The marketing push around Michkov intentionally has been very different.
"There's been a lot of discussion around that," Glickman said. "How do we bring him in? How are we going to market this and do it the right way? You don't want to upset the apple cart in terms of the balance of what's happening right now. ... [Lindros] was our only star, if you remember. This, the way we look at it, is much more of a team atmosphere. When you look at our billboards, you look at our creative, it's much more a soft landing point to bring [Michkov] in so he can acclimate and whatnot."
So far that plan has worked. Without Michkov being emphasized, among other metrics, sales of his jersey are among the highest on the team.
"I've never seen that many of the jerseys with my name," Michkov said during training camp.
That kind of growth is what has the Flyers excited for what kind of impact Michkov could have as he gets further adjusted to life in North America.
"It's happened organically, which is really cool," Jones said. "It just shows our fans are paying attention and are really looking forward to him playing real games.

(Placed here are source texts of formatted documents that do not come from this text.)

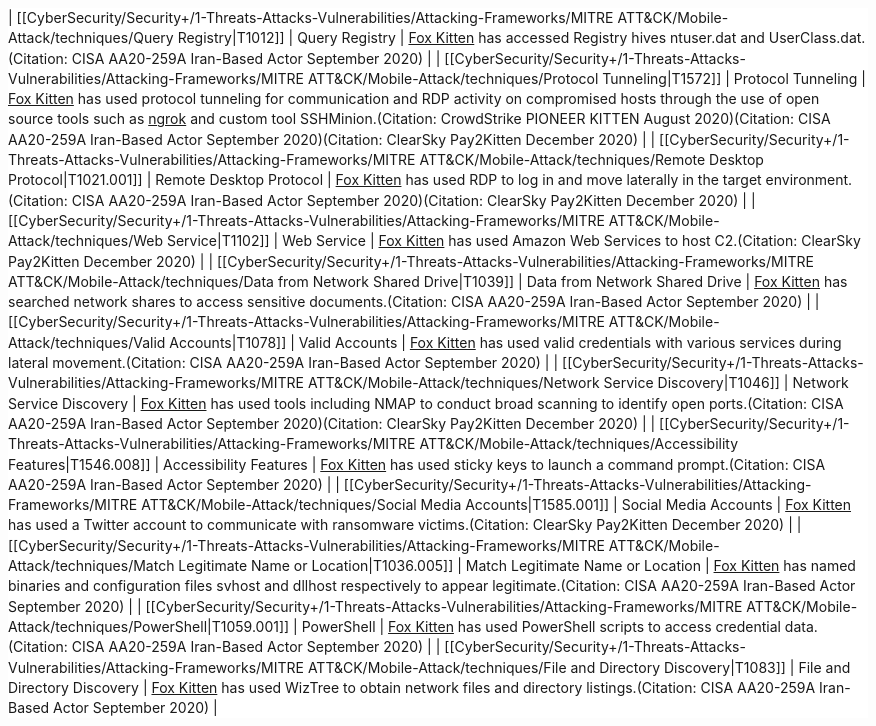 | [[CyberSecurity/Security+/1-Threats-Attacks-Vulnerabilities/Attacking-Frameworks/MITRE ATT&CK/Mobile-Attack/techniques/Query Registry\|T1012]] | Query Registry | [Fox Kitten](https://attack.mitre.org/groups/G0117) has accessed Registry hives ntuser.dat and UserClass.dat.(Citation: CISA AA20-259A Iran-Based Actor September 2020) |
| [[CyberSecurity/Security+/1-Threats-Attacks-Vulnerabilities/Attacking-Frameworks/MITRE ATT&CK/Mobile-Attack/techniques/Protocol Tunneling\|T1572]] | Protocol Tunneling | [Fox Kitten](https://attack.mitre.org/groups/G0117) has used protocol tunneling for communication and RDP activity on compromised hosts through the use of open source tools such as [ngrok](https://attack.mitre.org/software/S0508) and custom tool SSHMinion.(Citation: CrowdStrike PIONEER KITTEN August 2020)(Citation: CISA AA20-259A Iran-Based Actor September 2020)(Citation: ClearSky Pay2Kitten December 2020) |
| [[CyberSecurity/Security+/1-Threats-Attacks-Vulnerabilities/Attacking-Frameworks/MITRE ATT&CK/Mobile-Attack/techniques/Remote Desktop Protocol\|T1021.001]] | Remote Desktop Protocol | [Fox Kitten](https://attack.mitre.org/groups/G0117) has used RDP to log in and move laterally in the target environment.(Citation: CISA AA20-259A Iran-Based Actor September 2020)(Citation: ClearSky Pay2Kitten December 2020) |
| [[CyberSecurity/Security+/1-Threats-Attacks-Vulnerabilities/Attacking-Frameworks/MITRE ATT&CK/Mobile-Attack/techniques/Web Service\|T1102]] | Web Service | [Fox Kitten](https://attack.mitre.org/groups/G0117) has used Amazon Web Services to host C2.(Citation: ClearSky Pay2Kitten December 2020) |
| [[CyberSecurity/Security+/1-Threats-Attacks-Vulnerabilities/Attacking-Frameworks/MITRE ATT&CK/Mobile-Attack/techniques/Data from Network Shared Drive\|T1039]] | Data from Network Shared Drive | [Fox Kitten](https://attack.mitre.org/groups/G0117) has searched network shares to access sensitive documents.(Citation: CISA AA20-259A Iran-Based Actor September 2020) |
| [[CyberSecurity/Security+/1-Threats-Attacks-Vulnerabilities/Attacking-Frameworks/MITRE ATT&CK/Mobile-Attack/techniques/Valid Accounts\|T1078]] | Valid Accounts | [Fox Kitten](https://attack.mitre.org/groups/G0117) has used valid credentials with various services during lateral movement.(Citation: CISA AA20-259A Iran-Based Actor September 2020) |
| [[CyberSecurity/Security+/1-Threats-Attacks-Vulnerabilities/Attacking-Frameworks/MITRE ATT&CK/Mobile-Attack/techniques/Network Service Discovery\|T1046]] | Network Service Discovery | [Fox Kitten](https://attack.mitre.org/groups/G0117) has used tools including NMAP to conduct broad scanning to identify open ports.(Citation: CISA AA20-259A Iran-Based Actor September 2020)(Citation: ClearSky Pay2Kitten December 2020) |
| [[CyberSecurity/Security+/1-Threats-Attacks-Vulnerabilities/Attacking-Frameworks/MITRE ATT&CK/Mobile-Attack/techniques/Accessibility Features\|T1546.008]] | Accessibility Features | [Fox Kitten](https://attack.mitre.org/groups/G0117) has used sticky keys to launch a command prompt.(Citation: CISA AA20-259A Iran-Based Actor September 2020) |
| [[CyberSecurity/Security+/1-Threats-Attacks-Vulnerabilities/Attacking-Frameworks/MITRE ATT&CK/Mobile-Attack/techniques/Social Media Accounts\|T1585.001]] | Social Media Accounts | [Fox Kitten](https://attack.mitre.org/groups/G0117) has used a Twitter account to communicate with ransomware victims.(Citation: ClearSky Pay2Kitten December 2020) |
| [[CyberSecurity/Security+/1-Threats-Attacks-Vulnerabilities/Attacking-Frameworks/MITRE ATT&CK/Mobile-Attack/techniques/Match Legitimate Name or Location\|T1036.005]] | Match Legitimate Name or Location | [Fox Kitten](https://attack.mitre.org/groups/G0117) has named binaries and configuration files svhost and dllhost respectively to appear legitimate.(Citation: CISA AA20-259A Iran-Based Actor September 2020) |
| [[CyberSecurity/Security+/1-Threats-Attacks-Vulnerabilities/Attacking-Frameworks/MITRE ATT&CK/Mobile-Attack/techniques/PowerShell\|T1059.001]] | PowerShell | [Fox Kitten](https://attack.mitre.org/groups/G0117) has used PowerShell scripts to access credential data.(Citation: CISA AA20-259A Iran-Based Actor September 2020) |
| [[CyberSecurity/Security+/1-Threats-Attacks-Vulnerabilities/Attacking-Frameworks/MITRE ATT&CK/Mobile-Attack/techniques/File and Directory Discovery\|T1083]] | File and Directory Discovery | [Fox Kitten](https://attack.mitre.org/groups/G0117) has used WizTree to obtain network files and directory listings.(Citation: CISA AA20-259A Iran-Based Actor September 2020) |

We're all excited about it. So I'm happy that our fans are pumped up about it."
But much like the soft-touch approach to marketing, the Flyers hockey operations department purposely is keeping the bar low on what kind of impact Michkov can have on the ice.
"We don't see him as a savior," Briere said. "That's certainly not what we're putting on his shoulders. He's 19 years old, he's coming in to learn, to expand his game. We hope that the sky's the limit for him. But we're certainly not expecting him to be the savior of this team."
However, the need for a player of Michkov's skill level is obvious. The Flyers were 27th in scoring last season (2.82 goals per game) and had the worst power play in the NHL (12.2 percent).
Michkov had 41 points (19 goals, 22 assists) in 48 games in the KHL last season, the second-most in league history for a teenage player.
"We are starving for the type of plays that he can make, the instinctive plays that he can make," coach John Tortorella said.
Teammates already have seen it. When defenseman Travis Sanheim was asked about improving the power play, he said, "I'm sure Michkov is going to have something to say about that."
And so far he has. Michkov had scored two goals in six games, each coming on the power play in a 4-3 overtime loss to the Edmonton Oilers on Oct. 15. And Philadelphia had five power-play goals in its first five games; it took them 17 games to score five on the man-advantage last season.